Réduire le nombre de prisonniers, accélérer les procédures judiciaires, réviser l’échelle des peines… Ce sont les principaux objectifs du projet de réforme pénale qui arrive ce lundi 19 novembre en dernière lecture devant l’Assemblée nationale. Un texte qui entend rompre avec le passé en proposant une réforme globale, un projet de loi qui provoque déjà une levée de boucliers dans le monde de la justice.

Tribunaux engorgés, prisons surpeuplées: l’Assemblée entame lundi l’examen de la réforme de la justice, qui entend adapter l’institution au XXIe siècle mais suscite les critiques des magistrats, des avocats et des oppositions.

« Pour rendre le meilleur service possible aux justiciables, la justice doit se renforcer et s’adapter (…) Nous devons ici rattraper un retard cruel », défend la garde des Sceaux Nicole Belloubet, qui donnera dans l’hémicycle à 16h00 ce lundi le coup d’envoi des débats, prévus pour durer toute la semaine.

Le premier article, qui devrait être abordé dans la soirée, prévoit l’évolution du budget de la justice pour les cinq prochaines années dans le cadre d’une loi de programmation: il passera de 7 à 8,3 milliards d’ici à 2022. Ces moyens supplémentaires permettront la création de plus de 6 500 emplois (1 100 en 2018), la livraison de 7 000 nouvelles places de prison, le lancement de 8 000 autres et la création de 20 centres éducatifs fermés pour mineurs.

La réforme elle-même s’articule autour de différents axes : notamment simplifier les procédures civiles comme celle du divorce, et rendre la procédure pénale plus efficace en donnant notamment de nouveaux outils aux enquêteurs et en protégeant mieux les victimes.

Il est invraisemblable que le garde des Sceaux et le gouvernement ne disent pas les choses telles qu’elles le sont. On gère la pénurie et pour gérer la pénurie, on dématérialise, on éloigne le justiciable de son juge. On fait en sorte que les avocats aient de moins en moins accès aux procédures en multipliant le recours aux pouvoirs élargis du parquet. Tout cela n’est pas acceptable et va à l’encontre de la jurisprudence de la Cour européenne des droits de l’Homme. Emmanuel Daoud, avocat pénaliste

Il s’agit aussi de revoir l’organisation judiciaire avec la fusion des tribunaux d’instance et de grande instance et la numérisation des procédures, diversifier la prise en charge des mineurs délinquants et enfin, alléger la charge des juridictions administratives avec le recrutement de magistrats honoraires ou de juristes assistants. Parmi les autres mesures phares figurent la création d’un parquet national antiterroriste et d’un nouveau tribunal criminel.

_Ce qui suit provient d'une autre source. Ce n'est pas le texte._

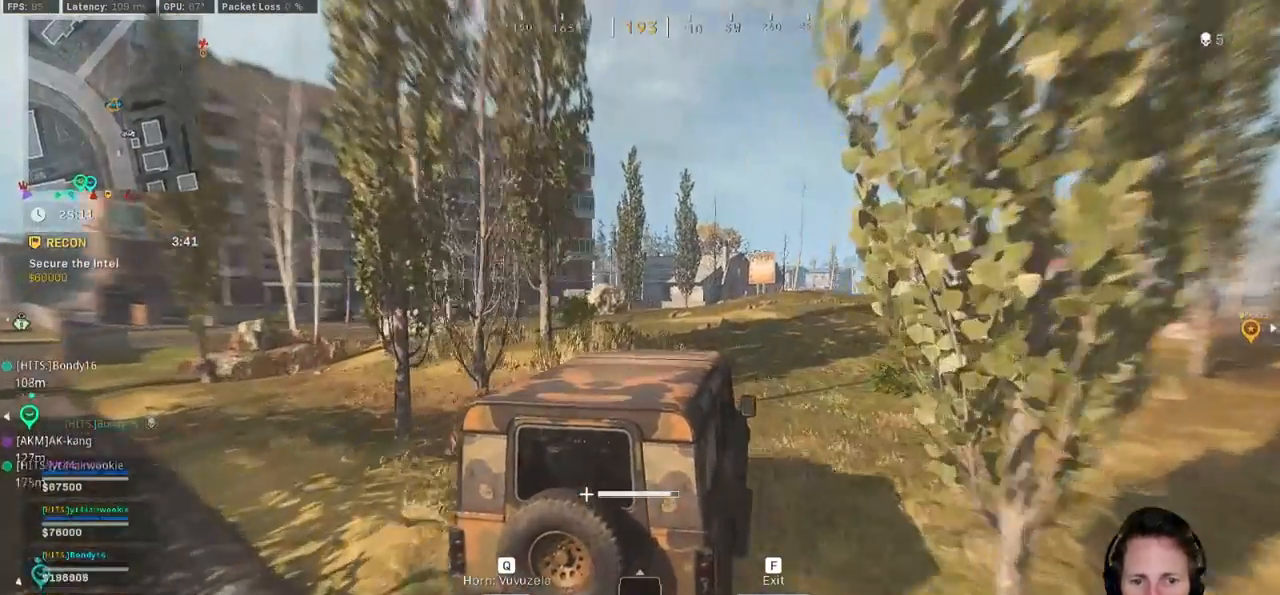
{"keys": ["w"], "mouse": [], "events": []}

Le texte reste mal accepté par les magistrats et avocats, qui critiquent un projet « purement gestionnaire » et prônent une justice plus « humaine et accessible ». Certains redoutent des fermetures de sites, d’autres mettent en balance la dématérialisation des procédures et les risques de fracture numérique, d’autres encore dénoncent un recul de la présence et du contrôle des juges.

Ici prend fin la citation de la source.